# SELECTED TEXT
= = = = =

Figure 23 (Measure 8-9 of Simfoni in Free Style)
For me, there is a discord between the liquid-like tuning and the actual melodies and motifs used in Simfoni in Free Style. In fact, everything but the intonation sounds like what Miller and Lieberman in their comprehensive study of Harrison have rightfully dubbed "vintage Harrison" (1998, 118). The music sounds just like Harrison’s other music but now with very spectacular intonation—it is vintage Harrison seen through psychedelic glasses. The music is not only swiftly moving between comma-levels but there is even a blatant use of wolf-intervals. A direct 27/20 dyad between D and G is, for example, called for in measure 5.
The only way to really play the kind of intonation used in this piece convincingly, one could argue, is if it is backed up by an artistic idea and poetic mood that is 'all about' this kind of liquid-like stretching of the pitch space and that speaks in a single voice together with the tuning—it should be psychedelic Harrison seen through psychedelic glasses. Harrison’s Simfoni in Free Style does not embrace that kind of poetic expression and does not invite such a mode of listening. Instead, it is "vintage Harrison" in which many intervals plainly sound out-of-tune.
Simfoni in Free Style thus provides us with another important example of the rule that the intonation system and the composition must speak in a single voice–speak with the same artistic intention–for the intonation not to sound jarring. As a comparison, an almost equally fast movement between comma levels happens in the passage from Prisma Interius VIII shown in Figure 21. Here, the music swiftly moves between four comma levels from Bb to D#- - - but sounds here completely natural because of the way it articulates a well-defined harmonic territory that has been slowly and gradually built up and established throughout this slowly evolving piece.
Figure 24
Even in a free style composition, it has to be noted that it does not take much for temporary reference points to arise—reference points that can make certain pitches sound out-of-tune even when they do not conspicuously appear as such from just reading the succession of notes in the score. In Figure 24, modified from Figure 2 earlier on, the A- will likely sound too low even in a free style context as the D and E provides local tuning references. Such local reference points will always arise—weak and temporary as they may be—as the perception of musical pitches always is colored by other pitches previously heard (see further discussion in Krumhansl 1990, 283). This does not change just because one calls the music 'free style' and glorifies it through a rhetoric of having 'freed' intervals from musical gamuts by working out the intonation of each interval locally. The perception of music is not as local as Harrison seem to have thought. Even when writing free style music, the composer must be attentive to local modalities and modal hierarchies as they arise. It is, after all, the very nature of JI to have a 1/1. The composer must be able to feel which notes influence tuning most and then adjust the music accordingly. Such adjustments do not necessarily always entail replacing pitches; by simply clarifying the phrasing in Figure 24, we can diminish the importance that the D and E have on the A- by, for example, grouping the D and E together and clearly starting a new phrase on the B-. Again, pitch perception is about enacting meaningfulness, not about processing data, and shifts in phrasing and articulation will guide us in this endeavor and will therefore change our perception of intonation.

= = = = =

# RECORDS SHOWN
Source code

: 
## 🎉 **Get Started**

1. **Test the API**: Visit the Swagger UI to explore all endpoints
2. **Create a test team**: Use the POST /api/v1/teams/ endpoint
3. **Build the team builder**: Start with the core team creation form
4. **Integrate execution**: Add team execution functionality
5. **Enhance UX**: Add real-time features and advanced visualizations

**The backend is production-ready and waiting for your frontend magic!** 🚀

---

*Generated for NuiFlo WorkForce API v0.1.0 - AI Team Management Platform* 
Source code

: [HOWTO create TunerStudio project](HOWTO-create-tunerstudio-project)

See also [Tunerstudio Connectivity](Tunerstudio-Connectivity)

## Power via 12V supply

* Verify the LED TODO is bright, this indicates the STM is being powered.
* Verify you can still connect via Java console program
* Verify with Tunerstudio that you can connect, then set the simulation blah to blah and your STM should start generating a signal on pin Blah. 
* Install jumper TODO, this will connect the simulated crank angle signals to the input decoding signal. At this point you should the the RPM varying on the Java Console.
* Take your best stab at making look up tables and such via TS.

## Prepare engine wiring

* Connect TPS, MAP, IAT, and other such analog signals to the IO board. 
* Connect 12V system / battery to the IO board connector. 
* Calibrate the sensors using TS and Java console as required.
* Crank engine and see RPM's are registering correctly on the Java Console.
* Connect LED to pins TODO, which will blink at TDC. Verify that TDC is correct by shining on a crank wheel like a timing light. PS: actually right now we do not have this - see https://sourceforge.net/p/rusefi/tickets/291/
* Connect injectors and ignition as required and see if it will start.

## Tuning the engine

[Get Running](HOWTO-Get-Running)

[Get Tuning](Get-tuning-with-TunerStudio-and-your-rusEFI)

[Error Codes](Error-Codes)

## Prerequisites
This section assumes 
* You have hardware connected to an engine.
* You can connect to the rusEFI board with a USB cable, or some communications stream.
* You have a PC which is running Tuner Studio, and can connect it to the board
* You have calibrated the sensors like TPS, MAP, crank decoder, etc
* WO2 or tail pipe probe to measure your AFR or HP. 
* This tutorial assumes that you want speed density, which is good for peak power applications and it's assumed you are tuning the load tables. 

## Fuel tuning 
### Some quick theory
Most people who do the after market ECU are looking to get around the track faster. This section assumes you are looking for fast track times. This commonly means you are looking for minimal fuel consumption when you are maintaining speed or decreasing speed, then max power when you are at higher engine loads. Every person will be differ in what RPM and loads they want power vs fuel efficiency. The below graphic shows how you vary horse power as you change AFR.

= = = = =

In the text about Harrison's Simfoni in Free Style, what interval does measure 5 call for?

# RESPONSE TO THE TASK
A direct 27/20 dyad between D and G.